In other words, if there are a million people visiting my website, how many surveys would I have to send out and what kind of response rates would I need to get any meaningful results?

Would those numbers be the same if the population is smaller?

Eric Tolman
Computer Scientist

I can not give you a very definitive answer such as you need to send surveys to 0.0001% of the people to get significant results. That generally is not true.

There are a few guidelines that can be helpful however.

Generally, the number of surveys you collect is not going to be the most important factor in determining if your survey is accurate.

More important factors include:
1. Who is represented by the surveys?
2. How was the information collected?
3. Are the questions clear and unbiased?

1. For example, suppose you collect 1000 surveys, but 90% of the surveys are from old, single females, but most of the people who visit your web site really are teen age males. Your survey will tell you nothing useful at all.

2. How the information was collected is also very deterministic. If you ask for volunteers, you are only going to get people who like to voluteer for things. If you offer a free prize you are going to get a lot of people only interested in prizes. It is a litter harder to track what kind of personality the survey represents, but this is generally represented by how the survey was collected. You want to find a way that gets as many different kinds of personalities to respond--people that you are interested in. Many compainies have a survey as part of the buying, registration, or warranty process because these are the people they are most interested in--people who are making money for them.

By making it part of the process to get a warranty or registration, people tend to fill out the survey because they feel they would miss out on a vital part of their service if they don't complete the process.

3. Finally, the questions have to be clear and neutral. If you want useful information, you can not ask questions such as, What about myproduct do you feel makes it superior to competingproduct? This does not allow the person to answer: Your product really needs improvement! Ask questions that are meant to just try and get information, good and bad from people. Don't try and force them into any other answer.

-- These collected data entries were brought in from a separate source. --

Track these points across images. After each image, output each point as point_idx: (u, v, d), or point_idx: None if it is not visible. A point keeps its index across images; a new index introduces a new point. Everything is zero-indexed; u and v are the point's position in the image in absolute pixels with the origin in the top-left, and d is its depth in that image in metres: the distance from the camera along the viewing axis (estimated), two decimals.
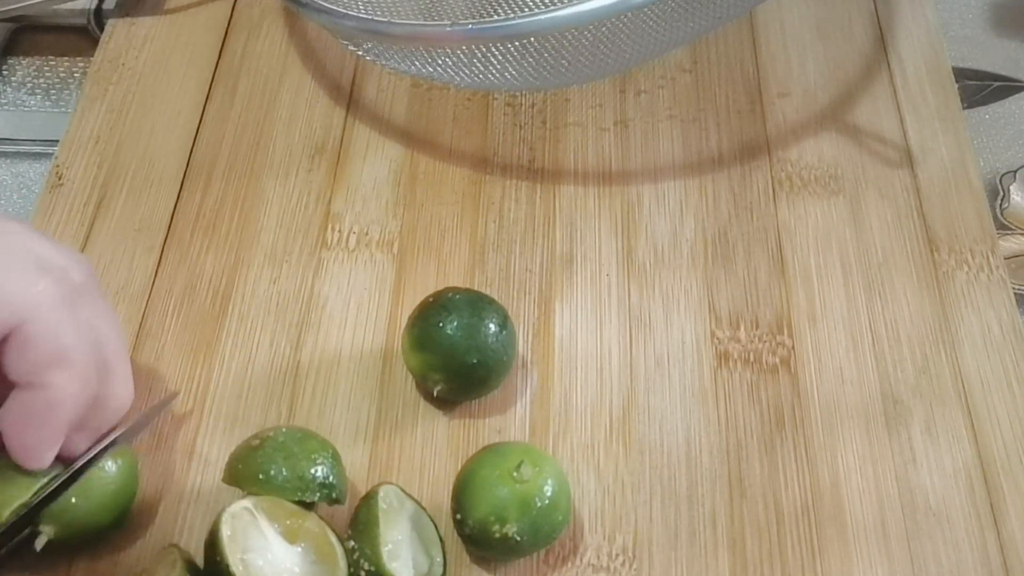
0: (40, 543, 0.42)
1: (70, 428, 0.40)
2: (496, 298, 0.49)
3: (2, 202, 0.60)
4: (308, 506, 0.43)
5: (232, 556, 0.40)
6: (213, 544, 0.40)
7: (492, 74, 0.54)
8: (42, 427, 0.40)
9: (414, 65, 0.55)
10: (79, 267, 0.41)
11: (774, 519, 0.46)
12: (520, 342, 0.51)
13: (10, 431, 0.40)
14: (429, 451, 0.48)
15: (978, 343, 0.51)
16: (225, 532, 0.40)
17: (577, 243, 0.55)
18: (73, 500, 0.42)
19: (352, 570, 0.42)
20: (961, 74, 0.64)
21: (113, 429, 0.44)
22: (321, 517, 0.43)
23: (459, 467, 0.46)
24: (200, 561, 0.42)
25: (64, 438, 0.41)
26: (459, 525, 0.44)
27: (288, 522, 0.42)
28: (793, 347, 0.51)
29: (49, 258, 0.40)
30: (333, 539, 0.43)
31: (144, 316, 0.52)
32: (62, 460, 0.42)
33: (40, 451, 0.40)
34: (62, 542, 0.43)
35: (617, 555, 0.45)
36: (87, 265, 0.42)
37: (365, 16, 0.54)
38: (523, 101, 0.61)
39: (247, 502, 0.42)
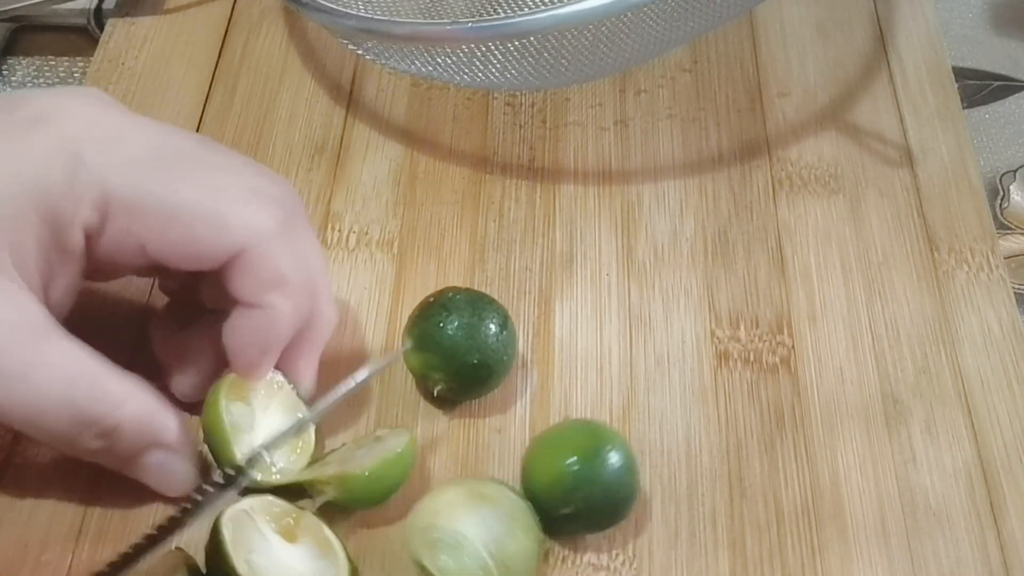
0: (318, 503, 0.44)
1: (284, 346, 0.44)
2: (496, 298, 0.49)
3: None
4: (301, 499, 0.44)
5: (236, 558, 0.40)
6: (216, 547, 0.40)
7: (492, 74, 0.54)
8: (262, 344, 0.43)
9: (414, 65, 0.55)
10: (290, 196, 0.45)
11: (774, 519, 0.46)
12: (520, 342, 0.51)
13: (236, 349, 0.43)
14: (429, 451, 0.48)
15: (978, 343, 0.51)
16: (227, 535, 0.40)
17: (577, 243, 0.55)
18: (367, 473, 0.44)
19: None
20: (961, 74, 0.64)
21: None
22: (317, 516, 0.43)
23: (459, 467, 0.46)
24: (202, 564, 0.42)
25: (279, 355, 0.45)
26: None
27: (284, 521, 0.42)
28: (793, 347, 0.51)
29: (265, 189, 0.43)
30: (329, 535, 0.43)
31: (144, 316, 0.52)
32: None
33: (260, 366, 0.44)
34: (338, 506, 0.44)
35: (617, 554, 0.45)
36: (295, 194, 0.45)
37: (365, 16, 0.54)
38: (523, 101, 0.61)
39: (244, 504, 0.42)
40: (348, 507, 0.45)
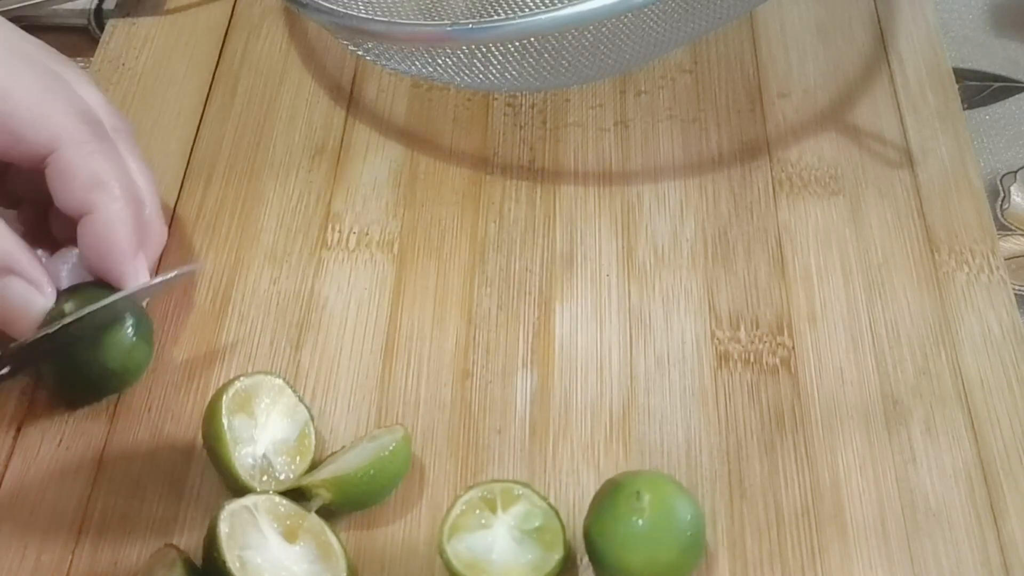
0: (314, 506, 0.44)
1: (130, 249, 0.46)
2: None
3: None
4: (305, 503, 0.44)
5: (229, 553, 0.40)
6: (211, 541, 0.40)
7: (492, 74, 0.54)
8: (110, 247, 0.46)
9: (414, 65, 0.55)
10: (117, 116, 0.48)
11: (774, 519, 0.46)
12: (520, 342, 0.51)
13: (89, 258, 0.47)
14: (429, 451, 0.48)
15: (978, 343, 0.51)
16: (223, 529, 0.40)
17: (577, 243, 0.55)
18: (359, 474, 0.44)
19: None
20: (961, 74, 0.64)
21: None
22: (321, 518, 0.43)
23: (459, 468, 0.46)
24: (199, 560, 0.42)
25: (135, 255, 0.47)
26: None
27: (288, 522, 0.42)
28: (793, 347, 0.51)
29: (91, 103, 0.47)
30: (332, 539, 0.43)
31: None
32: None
33: (122, 270, 0.46)
34: (334, 508, 0.44)
35: None
36: (125, 119, 0.49)
37: (365, 16, 0.54)
38: (523, 101, 0.61)
39: (247, 500, 0.42)
40: (344, 509, 0.45)
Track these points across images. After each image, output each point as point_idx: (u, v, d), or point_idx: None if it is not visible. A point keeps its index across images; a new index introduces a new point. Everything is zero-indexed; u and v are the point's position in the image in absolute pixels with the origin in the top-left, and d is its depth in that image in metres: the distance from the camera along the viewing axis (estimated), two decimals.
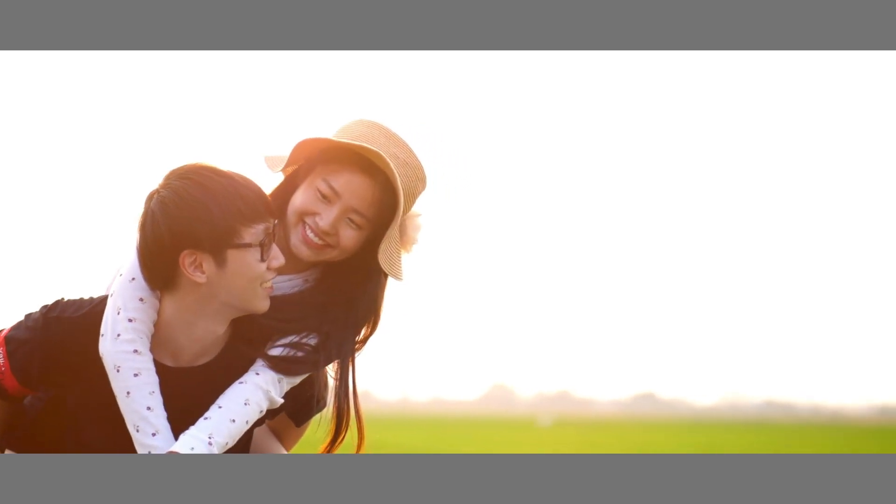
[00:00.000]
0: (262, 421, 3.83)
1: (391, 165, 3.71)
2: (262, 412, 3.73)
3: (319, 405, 3.96)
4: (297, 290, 3.87)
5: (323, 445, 3.95)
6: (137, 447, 3.65)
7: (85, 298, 3.75)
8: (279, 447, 4.12)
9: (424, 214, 3.91)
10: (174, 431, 3.66)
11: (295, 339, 3.79)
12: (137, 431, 3.64)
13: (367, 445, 3.93)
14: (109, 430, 3.69)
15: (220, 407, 3.67)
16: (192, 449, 3.58)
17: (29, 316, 3.73)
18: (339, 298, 3.85)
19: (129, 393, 3.64)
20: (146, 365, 3.65)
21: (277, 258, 3.66)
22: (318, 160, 3.79)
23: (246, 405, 3.69)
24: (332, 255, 3.80)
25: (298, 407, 3.93)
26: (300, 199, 3.78)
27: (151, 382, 3.65)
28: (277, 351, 3.76)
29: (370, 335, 3.92)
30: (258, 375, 3.72)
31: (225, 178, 3.61)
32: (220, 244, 3.58)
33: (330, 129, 3.85)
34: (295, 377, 3.78)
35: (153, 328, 3.69)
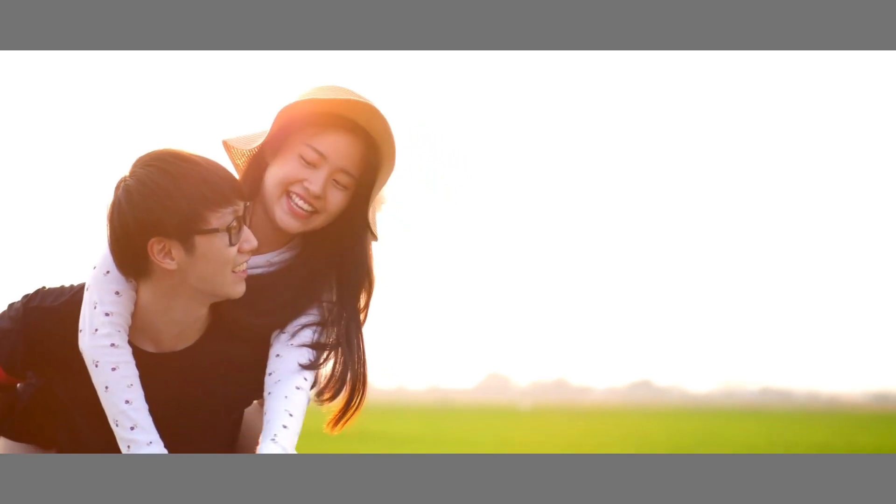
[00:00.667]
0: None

The number of surveys should be sufficient to give you a good cross-section of people, generally a several hundred to a few thousand should be sufficient. Unless all your surveys are computer tabulated so there are no errors, and you can guarantee you are getting a good cross section, it becomes difficult to keep the surveys accurate with larger numbers--because you will either get errors in tabulation, or you will have too many people from a specific group. For example, if you have a question that allows the person to give a suggestion, and you have 200,000 surveys, how do you make sure everyone gives a valid suggestion. With a few hundred surveys, it is much easier to make sure all the questions are answered.

Hope this helps.

--Eric Tolman

This is a subject that can be debated. Though I will not try to truly answer your question, I would suggest that there are many good books that have chapters on the subject - sampling theory. You will be surprised how small the sample needs to be, but the catch is that it must be random (or in come cases representative). A survey of visitors to your web sight might well not satisfy this and therefore be of limited use.